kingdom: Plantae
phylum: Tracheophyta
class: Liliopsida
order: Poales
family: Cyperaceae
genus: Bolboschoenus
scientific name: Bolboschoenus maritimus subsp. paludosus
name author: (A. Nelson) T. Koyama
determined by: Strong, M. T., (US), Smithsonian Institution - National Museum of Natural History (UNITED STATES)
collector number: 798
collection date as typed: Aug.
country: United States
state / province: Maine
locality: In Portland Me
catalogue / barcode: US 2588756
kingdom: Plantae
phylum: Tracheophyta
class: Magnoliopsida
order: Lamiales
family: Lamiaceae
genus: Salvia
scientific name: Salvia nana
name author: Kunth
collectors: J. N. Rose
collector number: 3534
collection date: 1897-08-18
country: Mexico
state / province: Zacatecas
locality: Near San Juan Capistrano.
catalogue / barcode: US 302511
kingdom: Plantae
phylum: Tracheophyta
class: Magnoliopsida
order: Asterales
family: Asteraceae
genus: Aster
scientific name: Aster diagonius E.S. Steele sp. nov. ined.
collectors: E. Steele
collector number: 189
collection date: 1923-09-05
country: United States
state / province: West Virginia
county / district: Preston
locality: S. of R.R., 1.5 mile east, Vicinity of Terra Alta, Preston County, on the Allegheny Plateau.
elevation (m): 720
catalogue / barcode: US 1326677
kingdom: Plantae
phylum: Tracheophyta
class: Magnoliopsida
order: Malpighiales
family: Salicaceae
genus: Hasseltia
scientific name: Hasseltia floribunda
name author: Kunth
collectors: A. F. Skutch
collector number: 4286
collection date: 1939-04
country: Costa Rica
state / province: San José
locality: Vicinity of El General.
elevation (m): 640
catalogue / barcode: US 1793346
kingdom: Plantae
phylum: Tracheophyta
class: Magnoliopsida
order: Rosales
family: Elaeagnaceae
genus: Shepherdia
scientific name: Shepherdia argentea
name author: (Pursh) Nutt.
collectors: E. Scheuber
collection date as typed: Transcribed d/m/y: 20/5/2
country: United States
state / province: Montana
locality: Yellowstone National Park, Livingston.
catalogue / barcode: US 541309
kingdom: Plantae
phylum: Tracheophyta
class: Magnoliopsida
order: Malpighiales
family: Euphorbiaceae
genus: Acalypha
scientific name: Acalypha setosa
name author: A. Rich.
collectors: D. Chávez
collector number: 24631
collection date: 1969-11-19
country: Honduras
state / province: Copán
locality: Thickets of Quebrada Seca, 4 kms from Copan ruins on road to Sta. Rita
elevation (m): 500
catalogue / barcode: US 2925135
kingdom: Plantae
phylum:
####################
EXERCISE DESCRIPTION
Locate each row above that contains the word "collection" and copy those rows in full.

SOLUTION TO THE EXERCISE
collection date as typed: Aug.
collection date: 1897-08-18
collection date: 1923-09-05
collection date: 1939-04
collection date as typed: Transcribed d/m/y: 20/5/2
collection date: 1969-11-19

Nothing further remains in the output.